My 21st was a bust, my 22nd a blur. Here I am somehow at 23... 

Birthdays have always made me incredibly existential.

It’s your own personal New Year— another year lived and survived. An anniversary of parenthood for the ones that made you. 

There’s a lot to think about, and now you have to think about it with me.

I’ve become a real creature-of-habit in my 23 years; Building and destroying routines in my little world trying to paint a genuine portrait of who I feel myself to be.This one bakes, draws, and reads…this one exercises, parties, and sleeps….this one works, watches movies, and studies. 

This year, I’m going to focus on a new, bigger picture. One that accounts for all of those details without making a muddy mess of it. Much easier said, but I believe this means a few things…

  • Embracing the multifaceted nature of living

  • Prioritizing my happiness

  • Nurturing my relationships

Each day I’m going to apply this recipe of wellness to my life, what’s the point of reflection without application?

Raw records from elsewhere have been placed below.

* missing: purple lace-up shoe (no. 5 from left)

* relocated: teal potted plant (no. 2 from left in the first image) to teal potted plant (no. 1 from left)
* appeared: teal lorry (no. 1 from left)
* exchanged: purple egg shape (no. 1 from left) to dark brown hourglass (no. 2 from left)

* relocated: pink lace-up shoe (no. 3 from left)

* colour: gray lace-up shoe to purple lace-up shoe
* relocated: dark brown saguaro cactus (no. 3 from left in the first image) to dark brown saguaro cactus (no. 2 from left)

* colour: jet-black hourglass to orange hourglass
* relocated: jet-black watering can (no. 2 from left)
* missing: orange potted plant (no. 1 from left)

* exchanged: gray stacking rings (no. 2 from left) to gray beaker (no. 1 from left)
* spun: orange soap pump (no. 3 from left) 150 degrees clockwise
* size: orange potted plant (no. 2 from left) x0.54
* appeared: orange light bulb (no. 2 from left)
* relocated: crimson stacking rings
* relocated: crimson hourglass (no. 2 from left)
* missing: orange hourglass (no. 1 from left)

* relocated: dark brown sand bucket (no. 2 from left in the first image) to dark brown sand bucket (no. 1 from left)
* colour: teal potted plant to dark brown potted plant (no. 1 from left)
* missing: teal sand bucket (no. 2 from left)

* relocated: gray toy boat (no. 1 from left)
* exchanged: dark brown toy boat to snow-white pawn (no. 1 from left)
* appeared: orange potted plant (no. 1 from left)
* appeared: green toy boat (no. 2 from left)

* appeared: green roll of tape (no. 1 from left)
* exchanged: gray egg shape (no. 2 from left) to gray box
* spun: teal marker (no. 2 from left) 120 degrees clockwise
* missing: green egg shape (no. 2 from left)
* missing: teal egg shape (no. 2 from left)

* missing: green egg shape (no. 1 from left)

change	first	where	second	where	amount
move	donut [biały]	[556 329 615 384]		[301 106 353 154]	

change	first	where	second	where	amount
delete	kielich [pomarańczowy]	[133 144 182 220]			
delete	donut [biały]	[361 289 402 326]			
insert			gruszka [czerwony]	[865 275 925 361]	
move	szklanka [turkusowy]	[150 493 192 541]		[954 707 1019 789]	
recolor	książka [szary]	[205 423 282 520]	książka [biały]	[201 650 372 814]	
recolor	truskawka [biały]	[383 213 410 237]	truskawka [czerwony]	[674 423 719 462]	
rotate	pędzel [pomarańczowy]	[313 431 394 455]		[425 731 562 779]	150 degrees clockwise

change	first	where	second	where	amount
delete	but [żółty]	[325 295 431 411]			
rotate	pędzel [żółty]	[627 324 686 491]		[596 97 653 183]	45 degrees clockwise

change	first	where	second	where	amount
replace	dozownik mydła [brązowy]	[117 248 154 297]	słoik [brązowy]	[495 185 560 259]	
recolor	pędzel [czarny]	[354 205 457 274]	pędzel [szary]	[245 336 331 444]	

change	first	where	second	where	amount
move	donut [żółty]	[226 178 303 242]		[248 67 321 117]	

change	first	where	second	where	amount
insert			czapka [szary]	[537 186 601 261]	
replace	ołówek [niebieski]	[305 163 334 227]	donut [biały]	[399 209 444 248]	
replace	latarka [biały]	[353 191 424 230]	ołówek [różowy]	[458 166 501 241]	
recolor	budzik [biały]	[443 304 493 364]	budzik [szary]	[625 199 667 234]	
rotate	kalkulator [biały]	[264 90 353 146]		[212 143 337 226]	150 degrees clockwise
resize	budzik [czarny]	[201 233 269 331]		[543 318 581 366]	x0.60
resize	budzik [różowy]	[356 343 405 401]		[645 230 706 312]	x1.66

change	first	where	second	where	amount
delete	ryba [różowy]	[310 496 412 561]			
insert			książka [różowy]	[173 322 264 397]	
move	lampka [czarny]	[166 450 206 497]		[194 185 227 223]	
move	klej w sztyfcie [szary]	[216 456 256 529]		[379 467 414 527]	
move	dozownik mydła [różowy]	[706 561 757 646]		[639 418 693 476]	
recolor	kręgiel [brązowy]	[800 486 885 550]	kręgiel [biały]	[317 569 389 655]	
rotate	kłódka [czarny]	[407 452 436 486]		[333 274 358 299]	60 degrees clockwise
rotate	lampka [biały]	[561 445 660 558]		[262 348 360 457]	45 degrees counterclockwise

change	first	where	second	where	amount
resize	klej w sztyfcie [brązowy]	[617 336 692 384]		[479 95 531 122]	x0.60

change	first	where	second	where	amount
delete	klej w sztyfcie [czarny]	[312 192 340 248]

So much has changed, and so much will change. I realize striving for control is an uphill, confusing, and frustrating battle that ultimately leaves me feeling defeated and empty. Pivoting my expectations, doing more of what makes me feel good, and spending time with loving and enriching people is the greatest gift I can give myself. 

These values were perfectly exemplified by my most recent trip to the zoo. Just me, the animals, my partner, and some of the most delicious french fries i’ve had in a long time!